* **YOUR GOAL**: For the entries that follow, tally the lines holding the string "Domain". Give the total and nothing else.
RECORDS FOR THIS TASK START
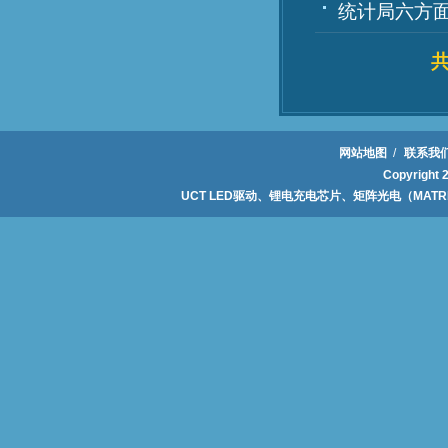
统计局六方面
网站地图
/
联系我
Copyrig
UCT LED驱动、锂电充电芯片、矩阵光电（MAT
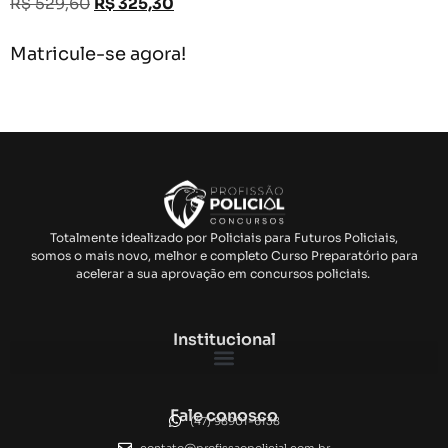
R$
529,60
R$
325,30
Matricule-se agora!
Totalmente idealizado por Policiais para Futuros Policiais,
somos o mais novo, melhor e completo Curso Preparatório para
acelerar a sua aprovação em concursos policiais.
Institucional
Fale conosco
(47) 98901-6138
contato@profissaopolicial.com.br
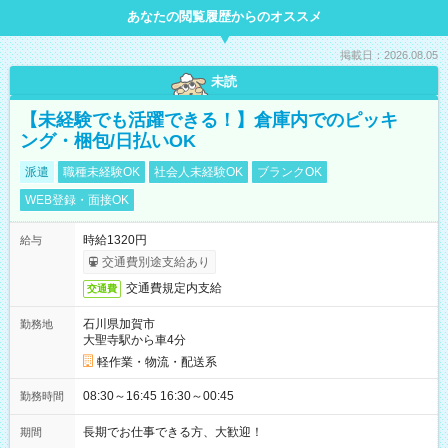
あなたの閲覧履歴からのオススメ
掲載日：2026.08.05
未読
【未経験でも活躍できる！】倉庫内でのピッキ
ング・梱包/日払いOK
派遣
職種未経験OK
社会人未経験OK
ブランクOK
WEB登録・面接OK
時給1320円
給与
交通費別途支給あり
交通費規定内支給
交通費
石川県加賀市
勤務地
大聖寺駅から車4分
軽作業・物流・配送系
08:30～16:45 16:30～00:45
勤務時間
長期でお仕事できる方、大歓迎！
期間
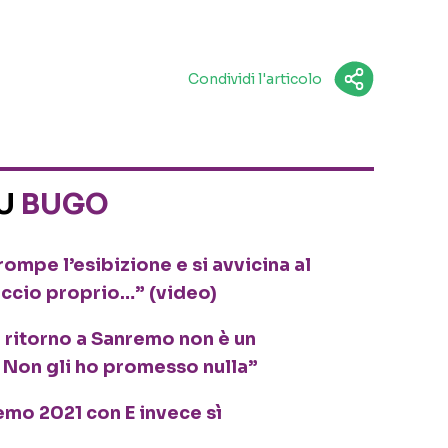
Condividi l'articolo
SU
BUGO
ompe l’esibizione e si avvicina al
accio proprio…” (video)
 ritorno a Sanremo non è un
 Non gli ho promesso nulla”
mo 2021 con E invece sì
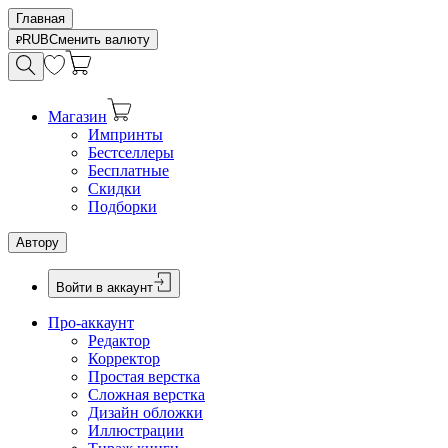
Главная
RUB
Сменить валюту
Магазин
Импринты
Бестселлеры
Бесплатные
Скидки
Подборки
Автору
Войти в аккаунт
Про-аккаунт
Редактор
Корректор
Простая верстка
Сложная верстка
Дизайн обложки
Иллюстрации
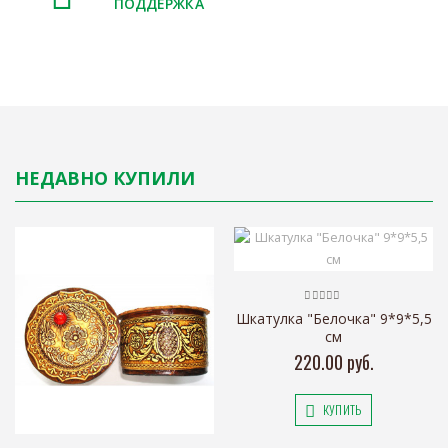
ПОДДЕРЖКА
НЕДАВНО КУПИЛИ
Шкатулка "Белочка" 9*9*5,5
см
220.00 руб.
КУПИТЬ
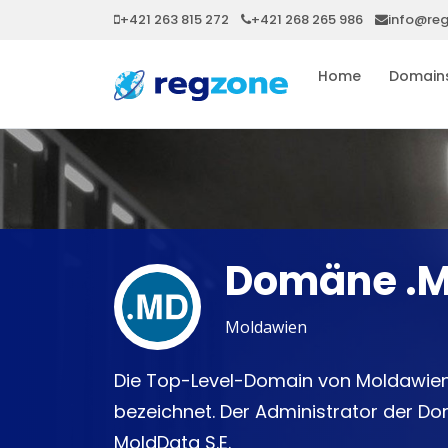
+421 263 815 272
+421 268 265 986
info@re
Home
Domain
Domäne .
Moldawien
Die Top-Level-Domain von Moldawien
bezeichnet. Der Administrator der Do
MoldData S.E.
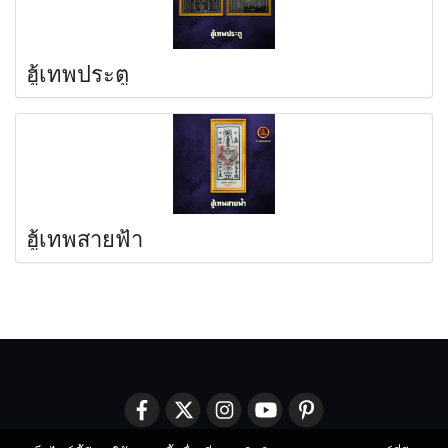
ฮู้เทพประตู
ฮู้เทพสายฟ้า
RECORDS FOR THIS TASK END
* **ANSWER TO THE PROBLEM**: 2